Identify the lines in the data below that contain "nieuwe" and give only how many there are.
Material for this task below:
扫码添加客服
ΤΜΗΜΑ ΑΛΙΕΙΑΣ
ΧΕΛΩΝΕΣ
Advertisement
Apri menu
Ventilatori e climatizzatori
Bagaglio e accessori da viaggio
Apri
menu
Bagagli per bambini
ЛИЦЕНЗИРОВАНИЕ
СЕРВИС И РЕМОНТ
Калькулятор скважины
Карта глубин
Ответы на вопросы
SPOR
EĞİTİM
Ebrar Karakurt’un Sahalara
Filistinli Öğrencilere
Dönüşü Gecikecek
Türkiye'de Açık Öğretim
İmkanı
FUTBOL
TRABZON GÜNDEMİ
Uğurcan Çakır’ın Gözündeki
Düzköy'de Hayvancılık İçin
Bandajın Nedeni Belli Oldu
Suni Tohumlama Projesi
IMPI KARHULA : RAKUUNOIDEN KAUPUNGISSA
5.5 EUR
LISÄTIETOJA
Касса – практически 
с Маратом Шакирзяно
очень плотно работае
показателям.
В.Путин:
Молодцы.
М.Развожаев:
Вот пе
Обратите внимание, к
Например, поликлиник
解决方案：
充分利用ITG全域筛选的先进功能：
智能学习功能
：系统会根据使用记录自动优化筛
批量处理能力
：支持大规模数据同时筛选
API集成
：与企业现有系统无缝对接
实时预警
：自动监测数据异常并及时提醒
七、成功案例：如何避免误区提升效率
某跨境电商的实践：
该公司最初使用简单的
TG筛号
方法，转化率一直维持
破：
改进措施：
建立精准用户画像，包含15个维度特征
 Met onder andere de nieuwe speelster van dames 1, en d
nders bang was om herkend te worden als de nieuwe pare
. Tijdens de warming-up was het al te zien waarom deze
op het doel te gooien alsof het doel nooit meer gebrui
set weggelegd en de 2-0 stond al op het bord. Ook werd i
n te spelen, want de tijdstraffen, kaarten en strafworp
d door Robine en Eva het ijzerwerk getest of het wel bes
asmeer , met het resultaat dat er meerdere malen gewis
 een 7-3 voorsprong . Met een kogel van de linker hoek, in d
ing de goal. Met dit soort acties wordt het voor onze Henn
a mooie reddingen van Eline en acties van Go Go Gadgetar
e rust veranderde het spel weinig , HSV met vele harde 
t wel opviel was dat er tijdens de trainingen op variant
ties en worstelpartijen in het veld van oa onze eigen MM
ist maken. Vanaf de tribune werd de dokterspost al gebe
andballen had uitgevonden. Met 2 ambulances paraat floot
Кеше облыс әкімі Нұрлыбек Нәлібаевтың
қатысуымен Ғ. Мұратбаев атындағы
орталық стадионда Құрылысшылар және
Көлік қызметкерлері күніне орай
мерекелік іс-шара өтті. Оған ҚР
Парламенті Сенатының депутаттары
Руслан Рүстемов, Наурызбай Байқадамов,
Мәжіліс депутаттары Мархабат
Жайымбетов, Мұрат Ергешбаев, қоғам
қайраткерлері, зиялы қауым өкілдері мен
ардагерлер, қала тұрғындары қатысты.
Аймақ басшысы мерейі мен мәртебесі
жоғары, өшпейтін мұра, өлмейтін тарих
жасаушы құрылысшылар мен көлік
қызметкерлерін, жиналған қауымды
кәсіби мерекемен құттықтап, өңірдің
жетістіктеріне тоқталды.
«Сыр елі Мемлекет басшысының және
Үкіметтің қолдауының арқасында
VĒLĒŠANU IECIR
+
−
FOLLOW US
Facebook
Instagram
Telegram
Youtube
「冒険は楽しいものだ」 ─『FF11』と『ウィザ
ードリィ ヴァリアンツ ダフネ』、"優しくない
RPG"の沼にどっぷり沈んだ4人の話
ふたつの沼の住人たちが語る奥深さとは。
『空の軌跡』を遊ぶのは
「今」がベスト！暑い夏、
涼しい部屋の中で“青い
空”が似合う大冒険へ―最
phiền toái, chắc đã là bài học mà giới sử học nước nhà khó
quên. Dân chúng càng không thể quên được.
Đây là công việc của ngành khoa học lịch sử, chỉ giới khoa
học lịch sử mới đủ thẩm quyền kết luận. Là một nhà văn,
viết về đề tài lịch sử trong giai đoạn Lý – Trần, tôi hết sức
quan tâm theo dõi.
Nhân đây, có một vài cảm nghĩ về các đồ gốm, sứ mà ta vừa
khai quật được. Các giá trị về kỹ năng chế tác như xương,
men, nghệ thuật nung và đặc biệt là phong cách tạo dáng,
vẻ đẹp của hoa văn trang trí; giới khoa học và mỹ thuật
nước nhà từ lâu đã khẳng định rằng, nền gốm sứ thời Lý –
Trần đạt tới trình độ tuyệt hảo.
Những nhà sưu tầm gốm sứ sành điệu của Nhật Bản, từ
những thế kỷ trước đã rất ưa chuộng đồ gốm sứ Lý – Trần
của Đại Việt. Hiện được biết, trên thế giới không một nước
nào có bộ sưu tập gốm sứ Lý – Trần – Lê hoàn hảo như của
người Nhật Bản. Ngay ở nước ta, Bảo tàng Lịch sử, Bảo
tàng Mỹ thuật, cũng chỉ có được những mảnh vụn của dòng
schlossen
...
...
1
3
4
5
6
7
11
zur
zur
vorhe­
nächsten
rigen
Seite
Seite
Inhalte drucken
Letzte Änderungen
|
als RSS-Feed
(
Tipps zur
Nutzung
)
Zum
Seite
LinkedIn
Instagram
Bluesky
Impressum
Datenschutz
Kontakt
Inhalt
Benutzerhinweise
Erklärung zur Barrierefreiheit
End of Material for this task.
== Written reply ==
2